## Exercise
Search the data below for the word "Teclados" and copy each line that holds it.

## Materials provided
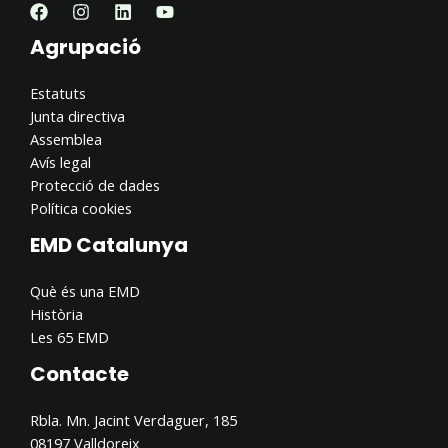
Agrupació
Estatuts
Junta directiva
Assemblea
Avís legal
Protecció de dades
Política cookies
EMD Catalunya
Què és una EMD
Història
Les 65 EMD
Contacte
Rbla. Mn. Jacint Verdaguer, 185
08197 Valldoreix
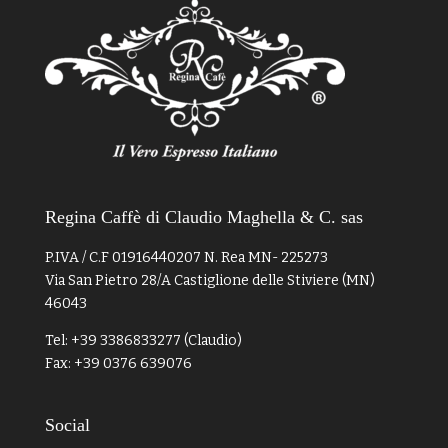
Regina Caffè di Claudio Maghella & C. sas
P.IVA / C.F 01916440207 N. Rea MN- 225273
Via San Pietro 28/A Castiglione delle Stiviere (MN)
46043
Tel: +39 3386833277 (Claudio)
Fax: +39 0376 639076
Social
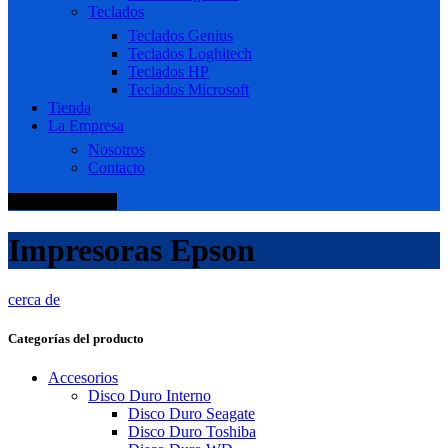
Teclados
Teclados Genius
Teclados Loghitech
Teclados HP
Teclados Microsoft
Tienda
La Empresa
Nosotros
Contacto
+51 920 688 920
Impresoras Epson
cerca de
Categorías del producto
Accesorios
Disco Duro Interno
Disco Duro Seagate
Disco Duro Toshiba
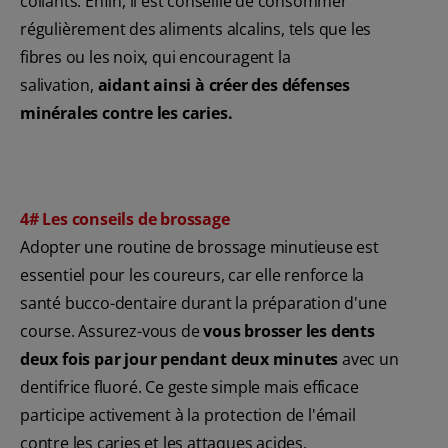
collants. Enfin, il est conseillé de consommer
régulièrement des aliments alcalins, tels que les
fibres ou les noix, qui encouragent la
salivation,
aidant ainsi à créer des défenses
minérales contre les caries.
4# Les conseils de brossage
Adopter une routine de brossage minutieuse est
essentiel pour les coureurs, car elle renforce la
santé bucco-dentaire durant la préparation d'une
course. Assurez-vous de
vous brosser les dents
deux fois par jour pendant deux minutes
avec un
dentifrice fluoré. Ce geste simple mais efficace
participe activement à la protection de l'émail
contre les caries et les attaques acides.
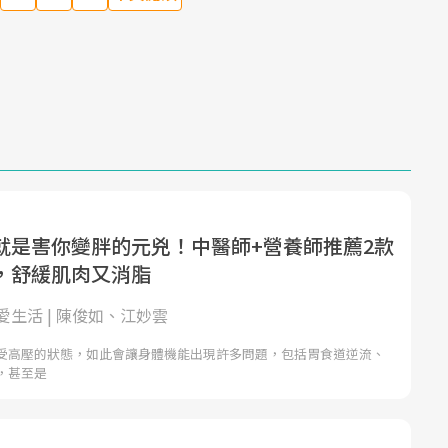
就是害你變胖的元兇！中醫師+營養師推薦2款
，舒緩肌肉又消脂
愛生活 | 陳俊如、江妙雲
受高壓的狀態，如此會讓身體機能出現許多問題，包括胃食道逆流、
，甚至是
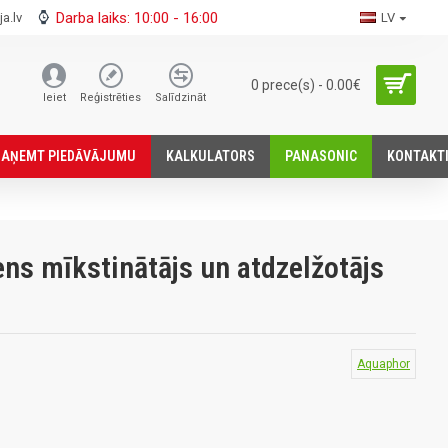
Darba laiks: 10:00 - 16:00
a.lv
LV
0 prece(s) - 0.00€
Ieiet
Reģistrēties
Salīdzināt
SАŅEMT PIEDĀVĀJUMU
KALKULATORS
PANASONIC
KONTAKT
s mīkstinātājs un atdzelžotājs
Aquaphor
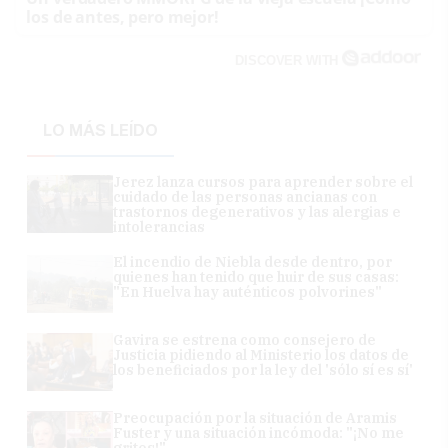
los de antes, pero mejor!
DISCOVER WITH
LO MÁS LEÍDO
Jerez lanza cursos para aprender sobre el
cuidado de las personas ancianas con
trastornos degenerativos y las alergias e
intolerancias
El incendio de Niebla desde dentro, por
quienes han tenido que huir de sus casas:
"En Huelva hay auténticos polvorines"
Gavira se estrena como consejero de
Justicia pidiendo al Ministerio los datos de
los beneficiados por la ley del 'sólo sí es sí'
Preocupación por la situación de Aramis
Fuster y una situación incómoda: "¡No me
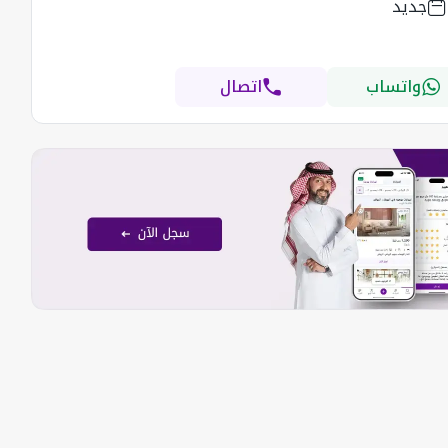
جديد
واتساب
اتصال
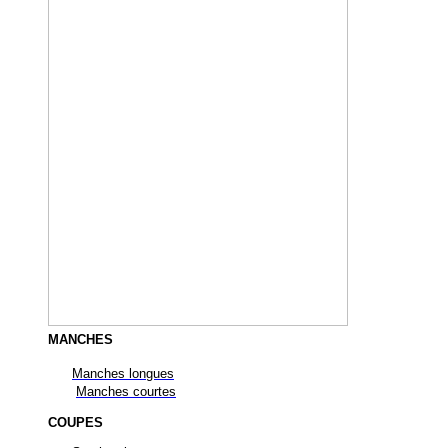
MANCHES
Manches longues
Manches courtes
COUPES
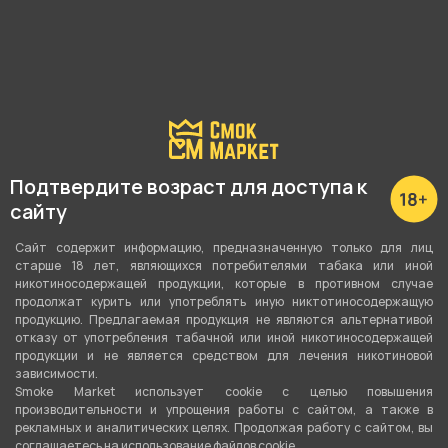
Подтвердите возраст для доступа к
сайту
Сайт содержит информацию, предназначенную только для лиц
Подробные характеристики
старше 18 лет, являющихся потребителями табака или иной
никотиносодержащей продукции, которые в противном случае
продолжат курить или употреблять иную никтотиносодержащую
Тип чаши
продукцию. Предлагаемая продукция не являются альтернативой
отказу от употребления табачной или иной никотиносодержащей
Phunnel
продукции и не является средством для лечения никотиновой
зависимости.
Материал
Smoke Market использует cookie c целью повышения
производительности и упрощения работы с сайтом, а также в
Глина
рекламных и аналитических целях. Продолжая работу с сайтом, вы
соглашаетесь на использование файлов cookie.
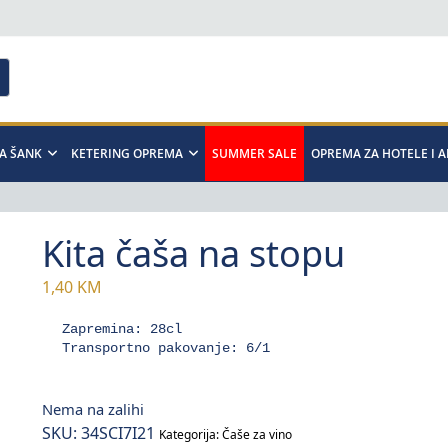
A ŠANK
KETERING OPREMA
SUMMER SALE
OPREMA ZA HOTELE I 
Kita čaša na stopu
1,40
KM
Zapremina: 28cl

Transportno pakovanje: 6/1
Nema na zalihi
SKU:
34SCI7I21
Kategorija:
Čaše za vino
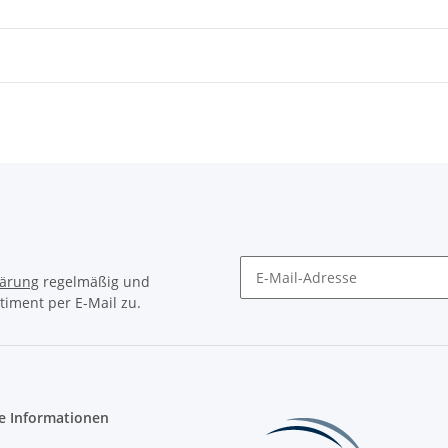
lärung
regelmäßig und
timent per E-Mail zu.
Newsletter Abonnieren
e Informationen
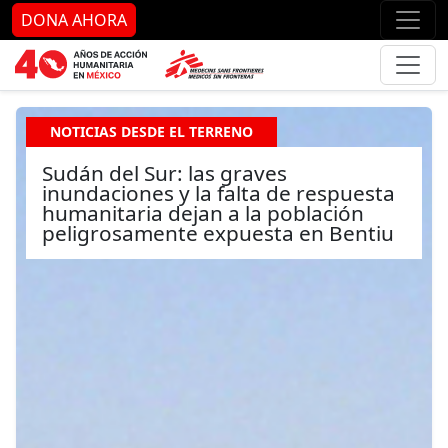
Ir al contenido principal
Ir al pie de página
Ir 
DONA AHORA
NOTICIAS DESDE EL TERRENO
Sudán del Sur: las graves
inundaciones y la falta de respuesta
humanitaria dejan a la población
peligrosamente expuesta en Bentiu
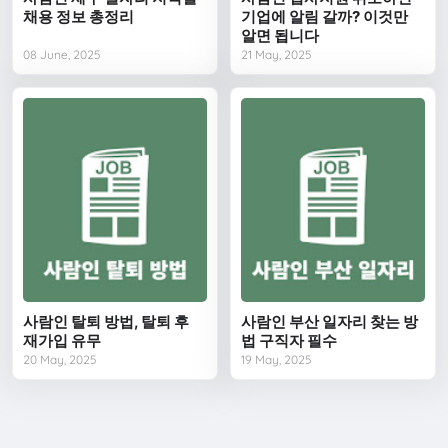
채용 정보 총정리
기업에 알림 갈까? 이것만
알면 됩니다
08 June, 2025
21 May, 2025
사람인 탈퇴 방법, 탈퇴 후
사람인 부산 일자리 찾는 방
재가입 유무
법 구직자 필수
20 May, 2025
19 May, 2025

## Solved problem
Teclados
Teclados Genius
Teclados Loghitech
Teclados HP
Teclados Microsoft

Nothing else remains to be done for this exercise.